If you’re anything like me, you’ve looked back and wondered what you could have done during the ’20-’22 timeframe to position yourself even better than you are now. “Why didn’t I buy that energy stock in March ’20?” “Why didn’t I go all in on that non-op working interest in Eddy County?” Or, hopefully you’re asking, “how can I use this unlikely gift of living through COVID to inform my strategic thinking so that next time, I’m ahead of the game.” That one took me a little longer to settle on.
The often-repeated adage goes something along the lines of, in making strategic decisions, ‘you should play chess while others are playing checkers.’ I disagree. No doubt, COVID was an awful time. Yet, it actually provided me the space and time to discover that life is nothing at all like the game of chess, and certainly not checkers. In chess, you (and your opponent) have all possible data in front of you to help you make the next (and best) decision; it’s just up to you to make the right call based on the complete data set.
This is not the game that we are playing in the oil and gas industry.

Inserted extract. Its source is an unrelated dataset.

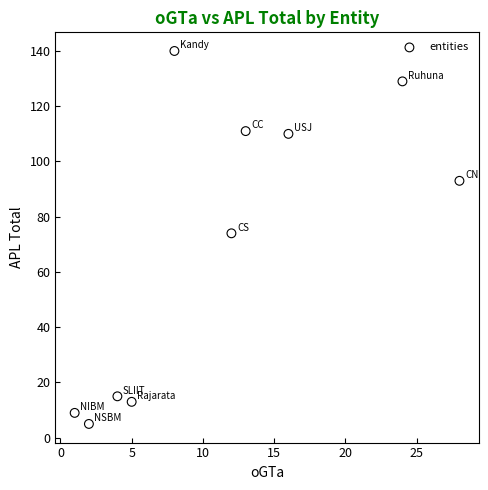

What Y value in the scatter plot is closest to 72?

74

Forget complete data sets, no one can see what even the next 24 hours is going to bring in terms of either obstacles or opportunities. In this regard, life is far more akin to a game of poker.

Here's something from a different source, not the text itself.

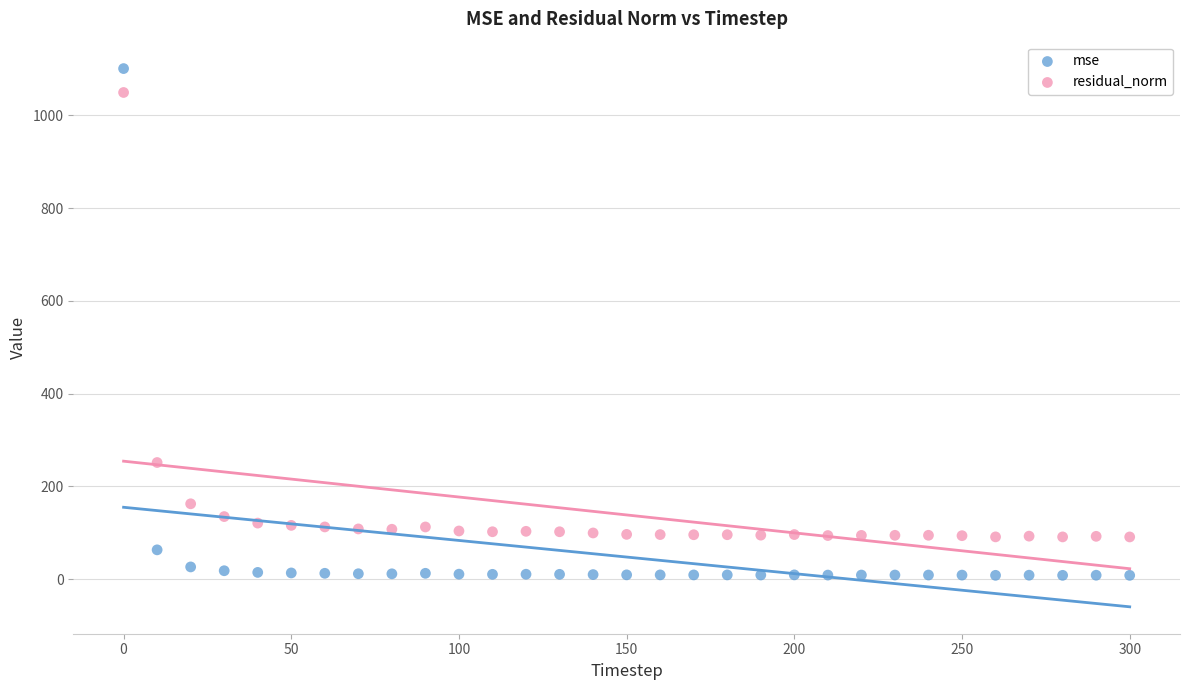

Which series has the widest spread of Y values?

mse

Unlike chess, in the game of poker, we have incomplete information. We know our cards, but we don’t know our opponent’s hand, we don’t know the next card in the stack, we don’t know how others around us will act in relation to the data that they have or to unfolding circumstances. We don’t know the strength of our position because we don’t know where we are in relation to others; our pair of fours may actually win the hand. Worse yet, some things are completely unknowable. And yet, each of these factors (and more) heavily impact, though not quite control, our outcomes.
Because we don’t have complete information, we must formulate a framework for the making the best strategic or tactical decision that we can based on the limited facts that we do have at the decision point. In other words, we have to place a bet. We can learn from hindsight, sure, but we shouldn’t fall into what Annie Duke refers to as ‘resulting,’ meaning that we vet the decision based on the outcome. When we think in bets, that is, when we make the most principled decision that we can based on incomplete information or even an asymmetry of information, then we are acting within a framework that we can guide us through these times of uncertainty. And then, we still won’t hit on 100% of the opportunities, but we can rely on the fact that our decision-making outcomes will be categorically better.
These ideas are certainly not my own, but rather a synthesis of two wonderful books that I had the opportunity to read over the past couple of years: “Thinking in Bets,” by Annie Duke, and “The Biggest Bluff,” by Maria Konnikova. If you have the opportunity, I highly encourage everyone to pick up a copy. And I’ll take only a slight 1% commission on those future winnings.